From the Daily Telegraph:
"Weightlifting champion Deborah Lovely concedes she has no chance of winning a medal at the Beijing Olympics because she is drug-free.In fact, Australia's first female Olympic weightlifting contender says performance-enhancing drugs are so widespread in the sport that it's not a case of who is doping, but rather who isn't.
"I'm never going to be an Olympic champion in weightlifting or place any higher than 12th in the world and I know that because I don't take drugs," Lovely told The Saturday Daily Telegraph. "I look at these other athletes (medallists at the Olympics) and they tell me what they take and I've seen them take it, and they can't believe I train without taking drugs."
The Brisbane-based Lovely said she was so disillusioned with the drug cheats after the 2004 Olympics, in which she placed 12th in the 75kg class, she nearly gave the sport away. The 24-year-old, who will contest the super heavyweight class in Beijing, scored her spot on the Athens team when rival Caroline Pileggi refused to take a drugs test in Fiji.
Then the only other Australian weightlifting contender on the Athens team, 2003 weightlifting world champion Sergo Chakhoyan, was banned for life from the sport after a second doping violation earlier this year.
And then this week nine athletes from weightlifting and bodybuilding were named in the Australian Sports Anti-Doping Authority annual report after testing positive to taking banned substances. Six were banned from competing for two years, two received life bans and two have yet to be sanctioned.
Lovely said it was frustrating when women her weight were lifting, with the help of illegal substances, almost twice what she could. She said that in some cultures it had almost become a game of "who can beat the drug tests".She said conversely Australian sport was so stringent with its drug testing that at times she almost felt targeted.
"I was tested nine times in the lead-up to the Olympics within a couple of weeks so it is a little intense," Lovely said. "Sometimes you feel like you're targeted, when you get that knock on the door and you have to pee in front of someone."

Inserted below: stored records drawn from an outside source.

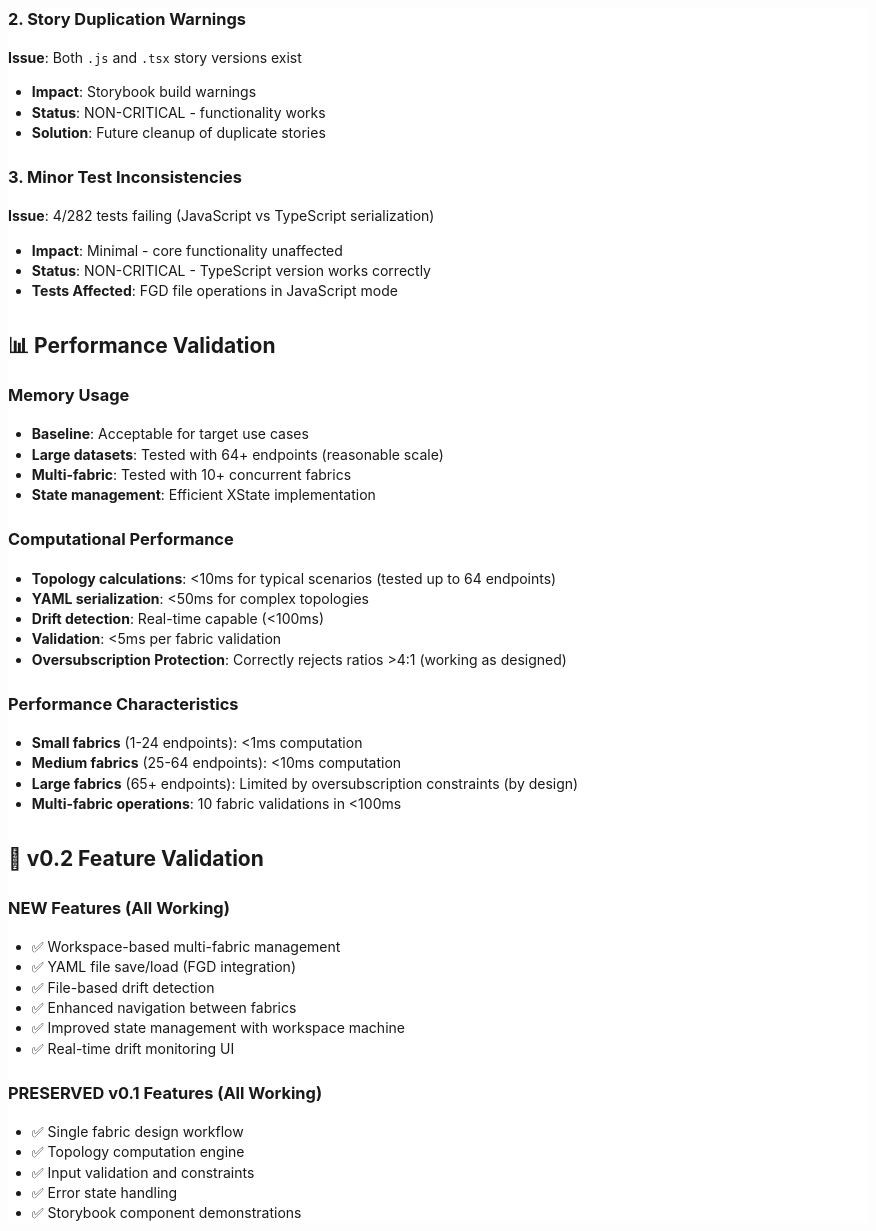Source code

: ### 2. Story Duplication Warnings
**Issue**: Both `.js` and `.tsx` story versions exist
- **Impact**: Storybook build warnings
- **Status**: NON-CRITICAL - functionality works
- **Solution**: Future cleanup of duplicate stories

### 3. Minor Test Inconsistencies
**Issue**: 4/282 tests failing (JavaScript vs TypeScript serialization)
- **Impact**: Minimal - core functionality unaffected
- **Status**: NON-CRITICAL - TypeScript version works correctly
- **Tests Affected**: FGD file operations in JavaScript mode

## 📊 Performance Validation

### Memory Usage
- **Baseline**: Acceptable for target use cases
- **Large datasets**: Tested with 64+ endpoints (reasonable scale)
- **Multi-fabric**: Tested with 10+ concurrent fabrics
- **State management**: Efficient XState implementation

### Computational Performance
- **Topology calculations**: <10ms for typical scenarios (tested up to 64 endpoints)
- **YAML serialization**: <50ms for complex topologies
- **Drift detection**: Real-time capable (<100ms)
- **Validation**: <5ms per fabric validation
- **Oversubscription Protection**: Correctly rejects ratios >4:1 (working as designed)

### Performance Characteristics
- **Small fabrics** (1-24 endpoints): <1ms computation
- **Medium fabrics** (25-64 endpoints): <10ms computation  
- **Large fabrics** (65+ endpoints): Limited by oversubscription constraints (by design)
- **Multi-fabric operations**: 10 fabric validations in <100ms

## 🎯 v0.2 Feature Validation

### NEW Features (All Working)
- ✅ Workspace-based multi-fabric management
- ✅ YAML file save/load (FGD integration)
- ✅ File-based drift detection
- ✅ Enhanced navigation between fabrics
- ✅ Improved state management with workspace machine
- ✅ Real-time drift monitoring UI

### PRESERVED v0.1 Features (All Working)
- ✅ Single fabric design workflow
- ✅ Topology computation engine
- ✅ Input validation and constraints
- ✅ Error state handling
- ✅ Storybook component demonstrations
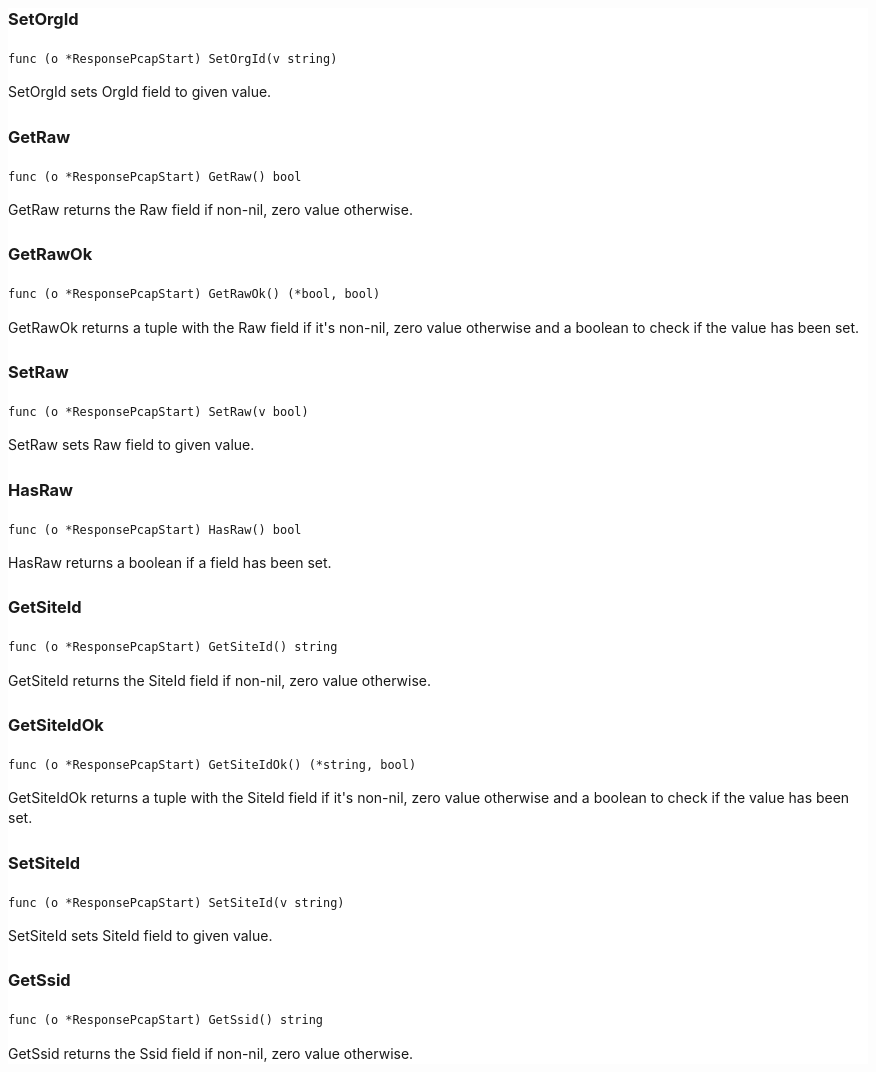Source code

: ### SetOrgId

`func (o *ResponsePcapStart) SetOrgId(v string)`

SetOrgId sets OrgId field to given value.


### GetRaw

`func (o *ResponsePcapStart) GetRaw() bool`

GetRaw returns the Raw field if non-nil, zero value otherwise.

### GetRawOk

`func (o *ResponsePcapStart) GetRawOk() (*bool, bool)`

GetRawOk returns a tuple with the Raw field if it's non-nil, zero value otherwise
and a boolean to check if the value has been set.

### SetRaw

`func (o *ResponsePcapStart) SetRaw(v bool)`

SetRaw sets Raw field to given value.

### HasRaw

`func (o *ResponsePcapStart) HasRaw() bool`

HasRaw returns a boolean if a field has been set.

### GetSiteId

`func (o *ResponsePcapStart) GetSiteId() string`

GetSiteId returns the SiteId field if non-nil, zero value otherwise.

### GetSiteIdOk

`func (o *ResponsePcapStart) GetSiteIdOk() (*string, bool)`

GetSiteIdOk returns a tuple with the SiteId field if it's non-nil, zero value otherwise
and a boolean to check if the value has been set.

### SetSiteId

`func (o *ResponsePcapStart) SetSiteId(v string)`

SetSiteId sets SiteId field to given value.


### GetSsid

`func (o *ResponsePcapStart) GetSsid() string`

GetSsid returns the Ssid field if non-nil, zero value otherwise.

So why has Lovely never been tempted by drugs?
"To be honest I don't like the (thought of) side-effects, I don't agree with it, it's cheating and I'd like to see what I can lift naturally," she said."Consequently I'll be able to look back on my career and say I gave it my best effort and that's what I did. "I can live with that, and I don't care if other people can't. There is more to life than sport."